ANALISIS KUALITAS IKAN SEMBILANG (Paraplotosus albilabris) ASAP DI KELOMPOK PENGOLAHAN IKAN “MINA MULYA” KECAMATAN PASIR SAKTI LAMPUNG TIMUR
ABSTRACT: The aim of this
research was to find out the quality of smoked whitelipped eel catfish in
difference smoking time at “Mina Mulya” Fish Processing Group, Pulosari
Village, Pasir Sakti, Eastern Distric of Lampung. The reaserch was conducted in four levels
smoking time, which are 1, 2, 3 and 4 hours.

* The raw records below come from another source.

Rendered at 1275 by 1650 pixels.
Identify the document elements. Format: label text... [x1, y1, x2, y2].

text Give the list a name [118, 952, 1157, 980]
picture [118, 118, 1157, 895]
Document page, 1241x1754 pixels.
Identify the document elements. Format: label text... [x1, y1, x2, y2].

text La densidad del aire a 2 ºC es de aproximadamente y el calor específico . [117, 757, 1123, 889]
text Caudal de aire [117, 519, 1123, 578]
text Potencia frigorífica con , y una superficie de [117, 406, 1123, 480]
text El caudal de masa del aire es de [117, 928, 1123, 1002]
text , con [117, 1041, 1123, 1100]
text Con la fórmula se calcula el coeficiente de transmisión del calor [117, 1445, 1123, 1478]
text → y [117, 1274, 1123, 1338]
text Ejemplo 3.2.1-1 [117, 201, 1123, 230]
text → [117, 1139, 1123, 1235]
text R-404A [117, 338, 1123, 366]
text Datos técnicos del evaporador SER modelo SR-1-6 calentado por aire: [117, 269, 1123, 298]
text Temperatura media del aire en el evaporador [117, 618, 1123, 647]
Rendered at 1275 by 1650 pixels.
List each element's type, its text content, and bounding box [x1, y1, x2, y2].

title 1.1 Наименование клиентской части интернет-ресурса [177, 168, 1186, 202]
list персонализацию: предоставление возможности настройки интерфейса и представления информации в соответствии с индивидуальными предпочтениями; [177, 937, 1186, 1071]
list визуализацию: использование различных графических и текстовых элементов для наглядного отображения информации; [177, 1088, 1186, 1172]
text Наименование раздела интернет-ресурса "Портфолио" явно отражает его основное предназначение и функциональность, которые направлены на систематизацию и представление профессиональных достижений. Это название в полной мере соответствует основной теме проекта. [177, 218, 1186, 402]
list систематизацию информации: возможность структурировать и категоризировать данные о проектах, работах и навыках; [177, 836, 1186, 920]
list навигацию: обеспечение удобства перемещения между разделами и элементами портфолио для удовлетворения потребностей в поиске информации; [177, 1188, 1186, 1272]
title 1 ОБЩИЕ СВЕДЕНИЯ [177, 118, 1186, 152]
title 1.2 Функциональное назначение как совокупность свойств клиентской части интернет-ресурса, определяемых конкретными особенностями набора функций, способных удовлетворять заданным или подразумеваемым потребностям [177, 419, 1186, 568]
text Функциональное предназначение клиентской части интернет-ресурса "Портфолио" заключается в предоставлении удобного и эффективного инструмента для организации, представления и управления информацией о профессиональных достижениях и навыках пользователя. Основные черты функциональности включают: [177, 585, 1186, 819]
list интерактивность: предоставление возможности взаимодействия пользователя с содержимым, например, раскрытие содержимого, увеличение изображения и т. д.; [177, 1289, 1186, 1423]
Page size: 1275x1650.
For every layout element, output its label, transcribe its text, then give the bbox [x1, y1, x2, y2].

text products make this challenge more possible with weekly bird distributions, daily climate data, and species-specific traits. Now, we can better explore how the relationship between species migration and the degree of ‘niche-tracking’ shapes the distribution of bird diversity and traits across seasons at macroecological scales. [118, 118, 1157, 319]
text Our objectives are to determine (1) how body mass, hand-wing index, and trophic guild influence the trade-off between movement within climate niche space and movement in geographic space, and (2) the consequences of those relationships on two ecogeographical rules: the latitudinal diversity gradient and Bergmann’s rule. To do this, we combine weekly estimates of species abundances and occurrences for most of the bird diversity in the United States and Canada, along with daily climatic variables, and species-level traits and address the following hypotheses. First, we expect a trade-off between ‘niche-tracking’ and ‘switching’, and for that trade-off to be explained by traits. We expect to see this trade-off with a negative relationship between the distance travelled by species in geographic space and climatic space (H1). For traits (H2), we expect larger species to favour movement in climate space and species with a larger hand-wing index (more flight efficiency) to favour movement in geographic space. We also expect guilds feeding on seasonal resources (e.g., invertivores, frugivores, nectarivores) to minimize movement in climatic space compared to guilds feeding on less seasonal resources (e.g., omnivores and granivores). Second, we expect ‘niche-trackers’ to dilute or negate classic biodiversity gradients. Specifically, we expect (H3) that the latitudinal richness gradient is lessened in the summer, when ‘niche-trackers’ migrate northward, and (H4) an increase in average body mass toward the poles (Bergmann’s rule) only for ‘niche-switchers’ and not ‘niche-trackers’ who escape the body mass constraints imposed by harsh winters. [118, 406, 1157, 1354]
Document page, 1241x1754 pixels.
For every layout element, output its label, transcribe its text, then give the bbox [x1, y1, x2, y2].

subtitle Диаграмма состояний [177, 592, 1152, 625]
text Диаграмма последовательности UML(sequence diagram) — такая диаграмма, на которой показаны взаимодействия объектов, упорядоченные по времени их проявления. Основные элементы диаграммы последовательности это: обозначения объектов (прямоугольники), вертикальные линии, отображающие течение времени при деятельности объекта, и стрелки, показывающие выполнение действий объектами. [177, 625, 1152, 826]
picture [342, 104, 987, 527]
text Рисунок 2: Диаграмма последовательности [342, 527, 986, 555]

The analysis on smoked whitelipped eel catfish applied
kind of proximate analysis (fat level, protein level,ash level and moisture
level), microbiology analysis (Total Plate Count (TPC), Escherechia coli
bacteria, Salmonella sp. bacteria and Staphylococcus aureus bacteria) and
organoleptic analysis (appearance, odour, flavour and texture). The results of
this research show that the smoking time levels affect the quality of
whitelipped eel catfish. The proximate
analysis result show differences among the treatments especially on the
proximate analysis. Organoleptic
analysis shows that on appearance parameter, only whitelipped eel catfish that
are smoked for 3 hours fulfill the minimum value (7,0). Whereas organoleptic
values for odour, flavour and texture parameter show that only whitelipped eel
catfish that are smoked for 1 hour that does not fulfill the minimum
value. Microbiology analysis shows that
the content of TPC and Escherechia coli bacteria smoked fish get under the
maximum value of tolerance arrenged on SNI in each treatment. The content of Salmonella sp. and
Staphyococcus aureus bacteria are negative on the whole treatments.